Contos de Mistério - Cap. 8: O ESPELHO DE PRATA
(The silver mirror) Pág. 157 / 167

Mas, à medida que olhei mais fixamente ou que a visão se definiu melhor, descobri que era uma mão de homem, contraída pelo desespero, e que se agarrava à roupa num apertão convulsivo. O resto da figura abatida permanecia vago; mas esta mão vigorosa que se destacava a claro naquele fundo escuro assumia um sentido trágico. O homem tem medo, horrivelmente medo. Distingo isto facilmente. De onde lhe chega este medo? Por que se agarra sofregamente ao vestido da mulher? É o que me explicam os movimentos das personagens do segundo plano. Ameaçam-no. Hipnotizado pelo espectáculo, esquecido da sua relação com os meus nervos, eu mirava, mirava sem descanso, de olhos esbugalhados, como se passa no teatro. Mas não pude ir mais longe. O nevoeiro espessou-se. Houve movimentos tumultuosos em que se misturaram todas as figuras. E o espelho recuperou a sua transparência.

O doutor aconselhou-me uma paragem de vinte e quatro horas. Posso permitir-mo, pois adiantei imenso o meu trabalho nestes últimos dias. Sem contradição, as minhas visões dependem unicamente do meu estado nervoso porque pude, esta noite, permanecer em vão durante uma hora em frente do espelho.

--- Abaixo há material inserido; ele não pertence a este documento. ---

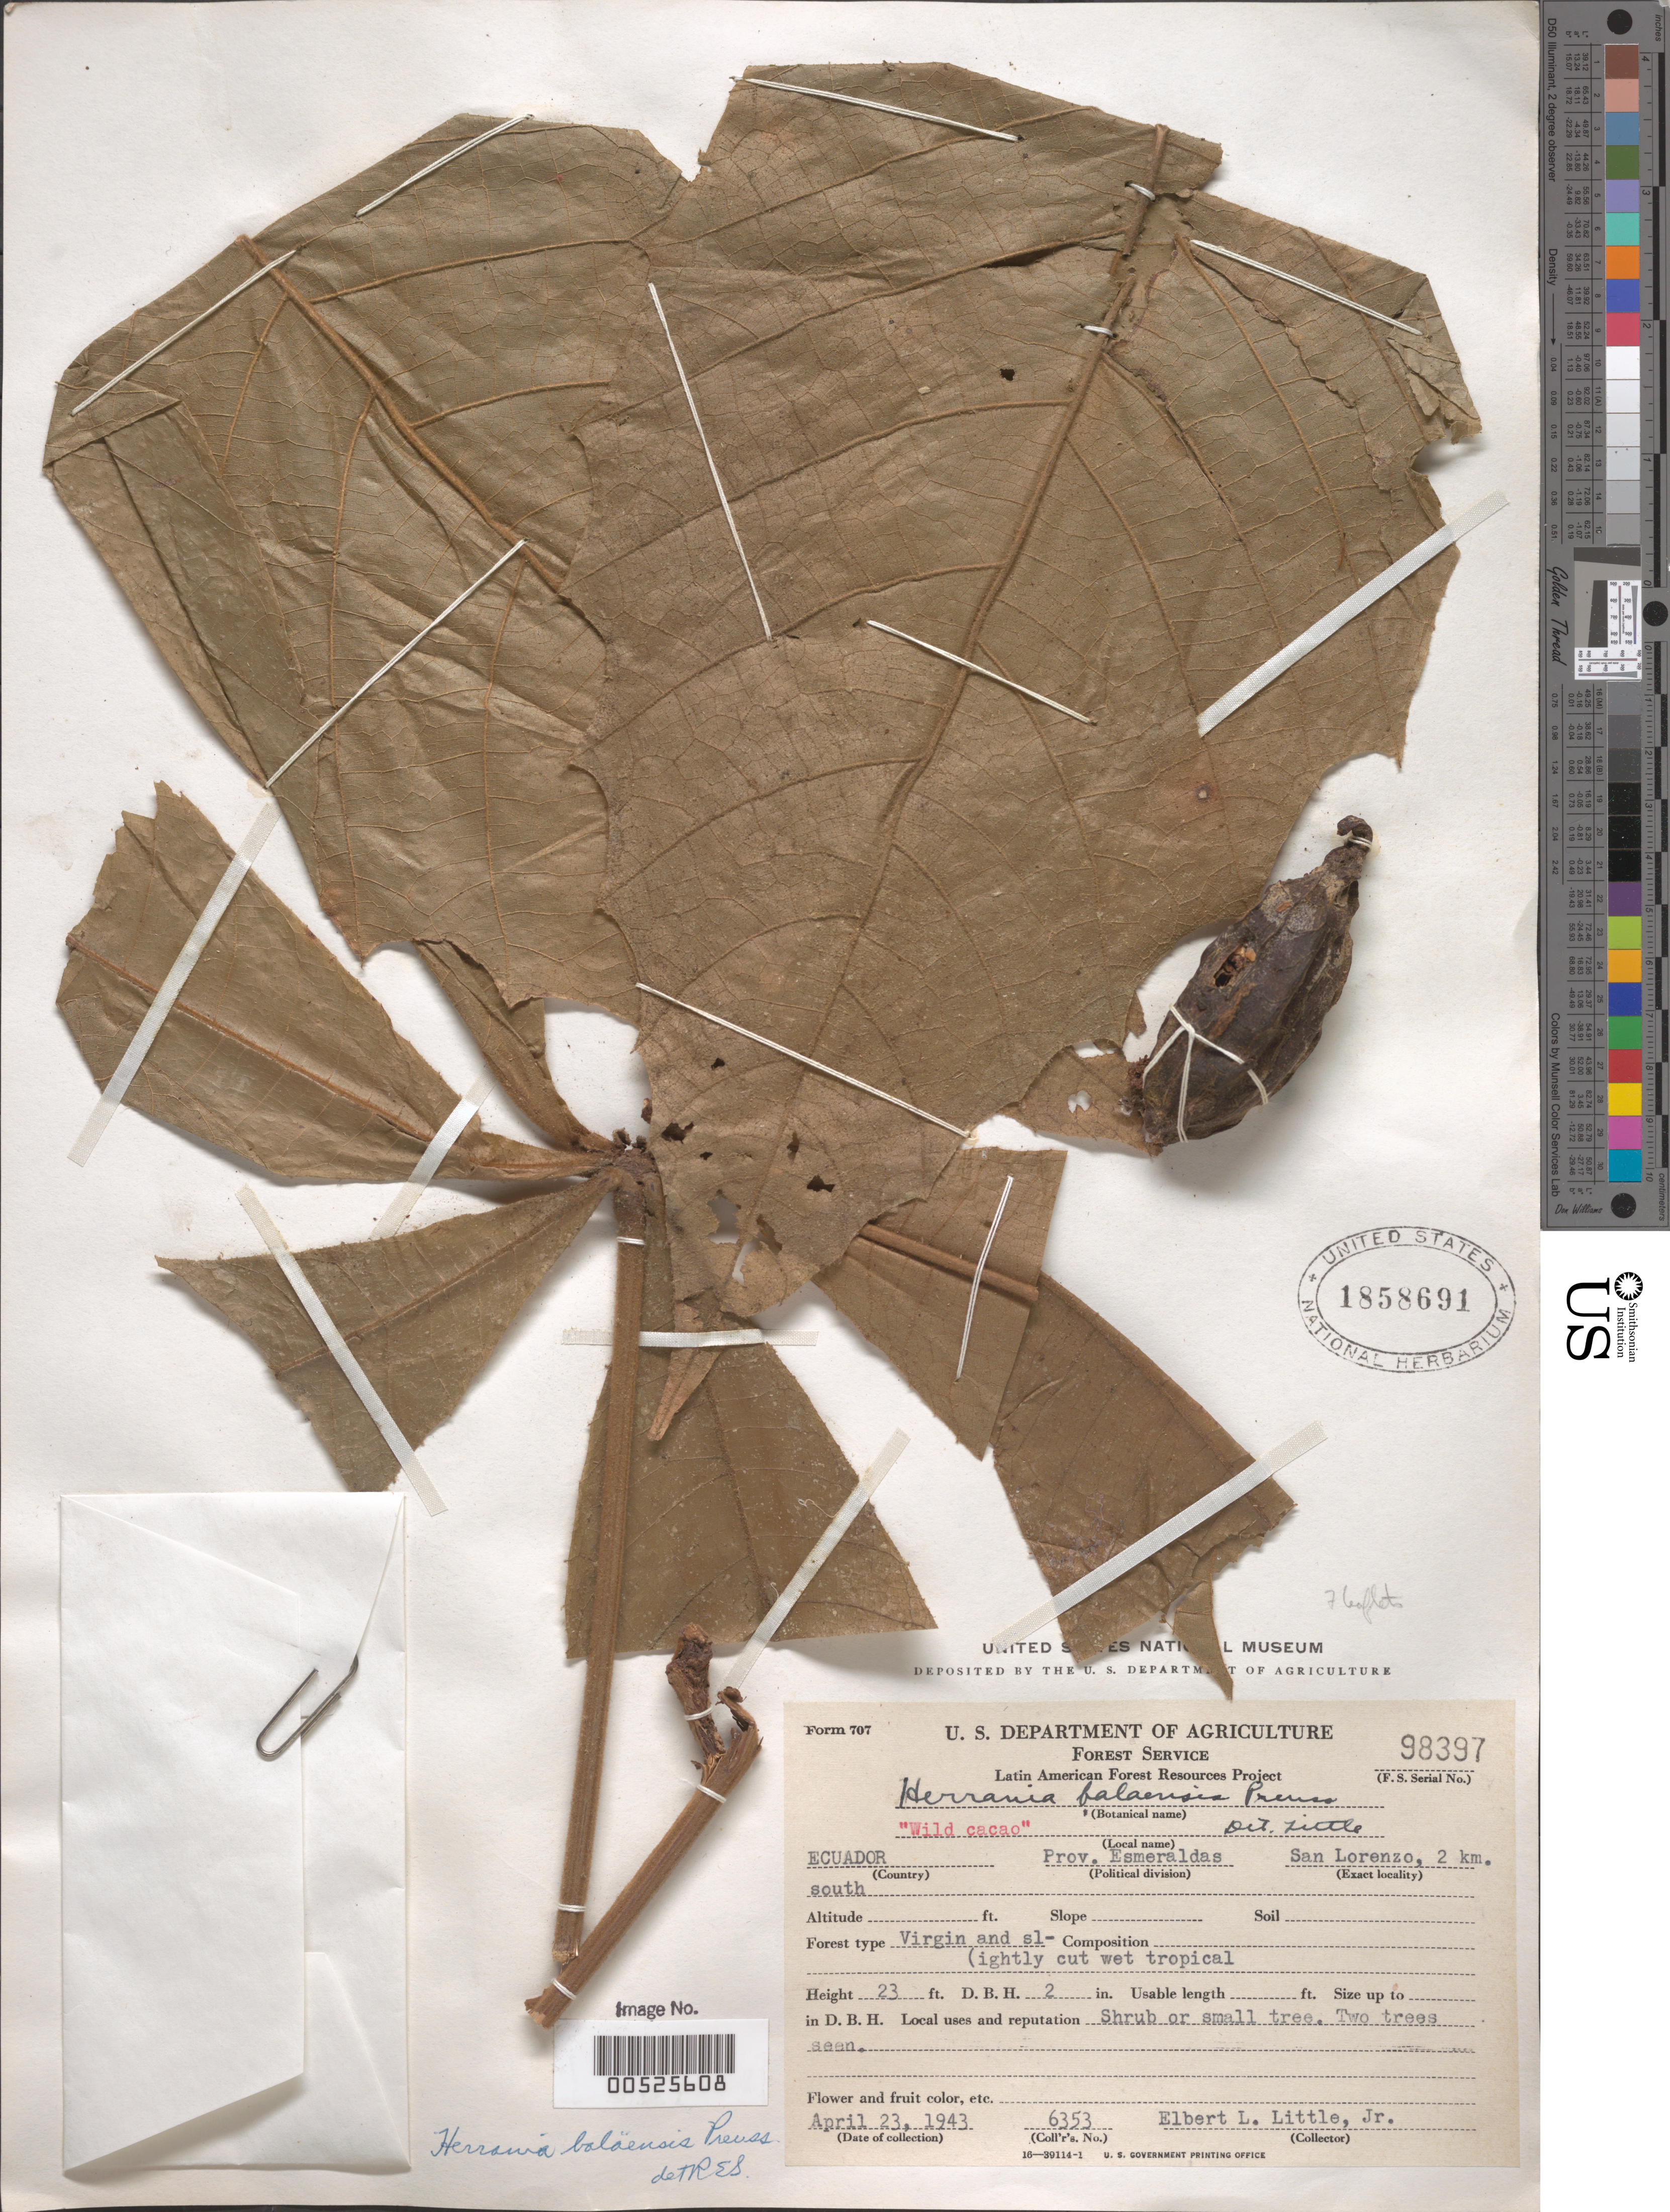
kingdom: Plantae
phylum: Tracheophyta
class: Magnoliopsida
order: Malvales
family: Malvaceae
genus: Theobroma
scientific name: Theobroma pulcherrimum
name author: (Goudot) De Wild.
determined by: Dorr, Laurence J., Curator (BOT), Smithsonian Institution - National Museum of Natural History (UNITED STATES)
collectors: E. L. Little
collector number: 6353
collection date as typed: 23 Apr 1943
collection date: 1943-04-23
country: Ecuador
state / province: Esmeraldas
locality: San Lorenzo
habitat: Virgin and slightly cut wet tropical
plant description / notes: Common name: Wild Cacao; NY, US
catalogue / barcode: US 1858691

Um dia de descanso repôs tudo em ordem. Pergunto-me se terei alguma vez a explicação do enigma. Há pouco, examinei o espelho a uma boa luz, e acabei por apanhar, além da misteriosa inscrição "Sanc. X. Pal.", certos sinais heráldicos muito fracamente visíveis na prata da moldura. Devem datar de tempos muito longínquos, porque estão quase sumidos. Julguei reconhecer três ferros de lança, dois em cima, um em baixo. Hei-de mostrá-los ao doutor se ele vier falar comigo amanhã.

14 de Janeiro. Sinto-me novamente muito bem, em condições de chegar sem paragens ao fim da minha tarefa.